### What you should do
Rewrite the data below, substituting "binomial name" for every instance of "scientific name" and leaving everything else untouched.

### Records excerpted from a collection
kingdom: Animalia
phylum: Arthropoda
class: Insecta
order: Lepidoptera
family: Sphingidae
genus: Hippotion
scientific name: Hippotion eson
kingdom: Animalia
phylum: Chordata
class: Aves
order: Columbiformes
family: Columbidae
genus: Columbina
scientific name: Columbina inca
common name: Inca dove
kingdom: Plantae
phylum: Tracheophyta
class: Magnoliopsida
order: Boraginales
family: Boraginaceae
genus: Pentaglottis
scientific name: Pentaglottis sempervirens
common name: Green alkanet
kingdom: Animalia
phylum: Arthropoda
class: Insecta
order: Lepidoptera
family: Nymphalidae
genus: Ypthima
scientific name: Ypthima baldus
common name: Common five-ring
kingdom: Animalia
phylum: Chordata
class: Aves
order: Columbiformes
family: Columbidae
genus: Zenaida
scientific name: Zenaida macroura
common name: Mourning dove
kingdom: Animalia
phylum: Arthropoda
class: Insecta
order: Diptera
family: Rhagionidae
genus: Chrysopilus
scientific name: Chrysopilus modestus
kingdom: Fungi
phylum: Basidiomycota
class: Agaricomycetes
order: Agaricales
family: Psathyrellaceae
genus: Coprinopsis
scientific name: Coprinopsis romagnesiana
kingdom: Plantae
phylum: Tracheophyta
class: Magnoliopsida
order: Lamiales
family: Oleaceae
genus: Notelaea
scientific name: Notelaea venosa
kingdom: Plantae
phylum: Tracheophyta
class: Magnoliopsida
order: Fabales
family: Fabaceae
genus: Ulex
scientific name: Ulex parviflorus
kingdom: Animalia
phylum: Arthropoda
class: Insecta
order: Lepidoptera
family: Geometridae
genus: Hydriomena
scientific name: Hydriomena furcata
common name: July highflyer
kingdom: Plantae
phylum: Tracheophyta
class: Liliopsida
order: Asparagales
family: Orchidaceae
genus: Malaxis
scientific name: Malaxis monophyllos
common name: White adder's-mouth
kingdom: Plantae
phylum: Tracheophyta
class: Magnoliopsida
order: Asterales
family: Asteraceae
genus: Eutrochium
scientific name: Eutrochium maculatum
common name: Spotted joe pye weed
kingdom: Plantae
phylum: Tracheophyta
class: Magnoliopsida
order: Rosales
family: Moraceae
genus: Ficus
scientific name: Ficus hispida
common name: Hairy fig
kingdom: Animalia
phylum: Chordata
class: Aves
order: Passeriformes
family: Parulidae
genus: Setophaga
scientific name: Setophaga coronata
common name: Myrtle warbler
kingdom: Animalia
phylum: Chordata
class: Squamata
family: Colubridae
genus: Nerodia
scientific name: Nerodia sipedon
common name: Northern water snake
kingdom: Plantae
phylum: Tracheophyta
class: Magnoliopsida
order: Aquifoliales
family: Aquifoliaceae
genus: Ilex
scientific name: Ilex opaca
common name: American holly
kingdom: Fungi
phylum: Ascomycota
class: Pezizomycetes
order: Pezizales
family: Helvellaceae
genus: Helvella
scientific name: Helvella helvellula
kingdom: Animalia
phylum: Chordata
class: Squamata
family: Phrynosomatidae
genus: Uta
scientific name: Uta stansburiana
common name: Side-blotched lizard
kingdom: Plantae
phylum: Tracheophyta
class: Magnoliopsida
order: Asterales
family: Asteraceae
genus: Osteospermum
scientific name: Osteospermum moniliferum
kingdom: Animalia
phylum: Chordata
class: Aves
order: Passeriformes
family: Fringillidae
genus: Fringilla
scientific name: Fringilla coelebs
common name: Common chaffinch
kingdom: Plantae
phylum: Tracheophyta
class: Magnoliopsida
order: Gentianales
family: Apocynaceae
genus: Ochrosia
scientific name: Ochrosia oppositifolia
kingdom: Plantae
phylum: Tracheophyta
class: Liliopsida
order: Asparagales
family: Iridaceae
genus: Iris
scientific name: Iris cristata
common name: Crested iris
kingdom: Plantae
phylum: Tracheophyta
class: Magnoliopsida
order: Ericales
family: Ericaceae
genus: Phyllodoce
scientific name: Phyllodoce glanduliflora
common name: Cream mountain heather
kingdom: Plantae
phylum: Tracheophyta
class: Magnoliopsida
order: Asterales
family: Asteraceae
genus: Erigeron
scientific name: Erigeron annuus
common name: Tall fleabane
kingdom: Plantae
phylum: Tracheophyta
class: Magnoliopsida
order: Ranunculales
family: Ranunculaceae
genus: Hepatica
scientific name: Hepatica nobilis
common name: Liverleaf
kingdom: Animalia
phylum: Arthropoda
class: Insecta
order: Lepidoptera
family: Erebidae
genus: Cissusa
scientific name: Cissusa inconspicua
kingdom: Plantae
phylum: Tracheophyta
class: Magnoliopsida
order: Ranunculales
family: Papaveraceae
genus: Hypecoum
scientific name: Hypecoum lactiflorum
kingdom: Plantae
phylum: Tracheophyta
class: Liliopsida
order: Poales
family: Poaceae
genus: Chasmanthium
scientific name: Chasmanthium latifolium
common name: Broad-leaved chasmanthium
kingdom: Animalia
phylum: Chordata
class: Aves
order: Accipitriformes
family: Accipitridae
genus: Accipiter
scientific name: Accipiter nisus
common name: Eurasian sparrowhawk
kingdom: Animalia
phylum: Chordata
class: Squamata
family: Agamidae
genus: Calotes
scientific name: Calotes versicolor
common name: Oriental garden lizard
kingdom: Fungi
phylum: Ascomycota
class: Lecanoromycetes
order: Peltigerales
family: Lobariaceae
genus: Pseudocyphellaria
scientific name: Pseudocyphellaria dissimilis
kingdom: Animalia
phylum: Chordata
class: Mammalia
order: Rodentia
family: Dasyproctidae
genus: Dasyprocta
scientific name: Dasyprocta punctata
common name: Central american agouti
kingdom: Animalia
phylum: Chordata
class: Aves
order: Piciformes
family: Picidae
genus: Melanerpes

### Exercise solution
kingdom: Animalia
phylum: Arthropoda
class: Insecta
order: Lepidoptera
family: Sphingidae
genus: Hippotion
binomial name: Hippotion eson
kingdom: Animalia
phylum: Chordata
class: Aves
order: Columbiformes
family: Columbidae
genus: Columbina
binomial name: Columbina inca
common name: Inca dove
kingdom: Plantae
phylum: Tracheophyta
class: Magnoliopsida
order: Boraginales
family: Boraginaceae
genus: Pentaglottis
binomial name: Pentaglottis sempervirens
common name: Green alkanet
kingdom: Animalia
phylum: Arthropoda
class: Insecta
order: Lepidoptera
family: Nymphalidae
genus: Ypthima
binomial name: Ypthima baldus
common name: Common five-ring
kingdom: Animalia
phylum: Chordata
class: Aves
order: Columbiformes
family: Columbidae
genus: Zenaida
binomial name: Zenaida macroura
common name: Mourning dove
kingdom: Animalia
phylum: Arthropoda
class: Insecta
order: Diptera
family: Rhagionidae
genus: Chrysopilus
binomial name: Chrysopilus modestus
kingdom: Fungi
phylum: Basidiomycota
class: Agaricomycetes
order: Agaricales
family: Psathyrellaceae
genus: Coprinopsis
binomial name: Coprinopsis romagnesiana
kingdom: Plantae
phylum: Tracheophyta
class: Magnoliopsida
order: Lamiales
family: Oleaceae
genus: Notelaea
binomial name: Notelaea venosa
kingdom: Plantae
phylum: Tracheophyta
class: Magnoliopsida
order: Fabales
family: Fabaceae
genus: Ulex
binomial name: Ulex parviflorus
kingdom: Animalia
phylum: Arthropoda
class: Insecta
order: Lepidoptera
family: Geometridae
genus: Hydriomena
binomial name: Hydriomena furcata
common name: July highflyer
kingdom: Plantae
phylum: Tracheophyta
class: Liliopsida
order: Asparagales
family: Orchidaceae
genus: Malaxis
binomial name: Malaxis monophyllos
common name: White adder's-mouth
kingdom: Plantae
phylum: Tracheophyta
class: Magnoliopsida
order: Asterales
family: Asteraceae
genus: Eutrochium
binomial name: Eutrochium maculatum
common name: Spotted joe pye weed
kingdom: Plantae
phylum: Tracheophyta
class: Magnoliopsida
order: Rosales
family: Moraceae
genus: Ficus
binomial name: Ficus hispida
common name: Hairy fig
kingdom: Animalia
phylum: Chordata
class: Aves
order: Passeriformes
family: Parulidae
genus: Setophaga
binomial name: Setophaga coronata
common name: Myrtle warbler
kingdom: Animalia
phylum: Chordata
class: Squamata
family: Colubridae
genus: Nerodia
binomial name: Nerodia sipedon
common name: Northern water snake
kingdom: Plantae
phylum: Tracheophyta
class: Magnoliopsida
order: Aquifoliales
family: Aquifoliaceae
genus: Ilex
binomial name: Ilex opaca
common name: American holly
kingdom: Fungi
phylum: Ascomycota
class: Pezizomycetes
order: Pezizales
family: Helvellaceae
genus: Helvella
binomial name: Helvella helvellula
kingdom: Animalia
phylum: Chordata
class: Squamata
family: Phrynosomatidae
genus: Uta
binomial name: Uta stansburiana
common name: Side-blotched lizard
kingdom: Plantae
phylum: Tracheophyta
class: Magnoliopsida
order: Asterales
family: Asteraceae
genus: Osteospermum
binomial name: Osteospermum moniliferum
kingdom: Animalia
phylum: Chordata
class: Aves
order: Passeriformes
family: Fringillidae
genus: Fringilla
binomial name: Fringilla coelebs
common name: Common chaffinch
kingdom: Plantae
phylum: Tracheophyta
class: Magnoliopsida
order: Gentianales
family: Apocynaceae
genus: Ochrosia
binomial name: Ochrosia oppositifolia
kingdom: Plantae
phylum: Tracheophyta
class: Liliopsida
order: Asparagales
family: Iridaceae
genus: Iris
binomial name: Iris cristata
common name: Crested iris
kingdom: Plantae
phylum: Tracheophyta
class: Magnoliopsida
order: Ericales
family: Ericaceae
genus: Phyllodoce
binomial name: Phyllodoce glanduliflora
common name: Cream mountain heather
kingdom: Plantae
phylum: Tracheophyta
class: Magnoliopsida
order: Asterales
family: Asteraceae
genus: Erigeron
binomial name: Erigeron annuus
common name: Tall fleabane
kingdom: Plantae
phylum: Tracheophyta
class: Magnoliopsida
order: Ranunculales
family: Ranunculaceae
genus: Hepatica
binomial name: Hepatica nobilis
common name: Liverleaf
kingdom: Animalia
phylum: Arthropoda
class: Insecta
order: Lepidoptera
family: Erebidae
genus: Cissusa
binomial name: Cissusa inconspicua
kingdom: Plantae
phylum: Tracheophyta
class: Magnoliopsida
order: Ranunculales
family: Papaveraceae
genus: Hypecoum
binomial name: Hypecoum lactiflorum
kingdom: Plantae
phylum: Tracheophyta
class: Liliopsida
order: Poales
family: Poaceae
genus: Chasmanthium
binomial name: Chasmanthium latifolium
common name: Broad-leaved chasmanthium
kingdom: Animalia
phylum: Chordata
class: Aves
order: Accipitriformes
family: Accipitridae
genus: Accipiter
binomial name: Accipiter nisus
common name: Eurasian sparrowhawk
kingdom: Animalia
phylum: Chordata
class: Squamata
family: Agamidae
genus: Calotes
binomial name: Calotes versicolor
common name: Oriental garden lizard
kingdom: Fungi
phylum: Ascomycota
class: Lecanoromycetes
order: Peltigerales
family: Lobariaceae
genus: Pseudocyphellaria
binomial name: Pseudocyphellaria dissimilis
kingdom: Animalia
phylum: Chordata
class: Mammalia
order: Rodentia
family: Dasyproctidae
genus: Dasyprocta
binomial name: Dasyprocta punctata
common name: Central american agouti
kingdom: Animalia
phylum: Chordata
class: Aves
order: Piciformes
family: Picidae
genus: Melanerpes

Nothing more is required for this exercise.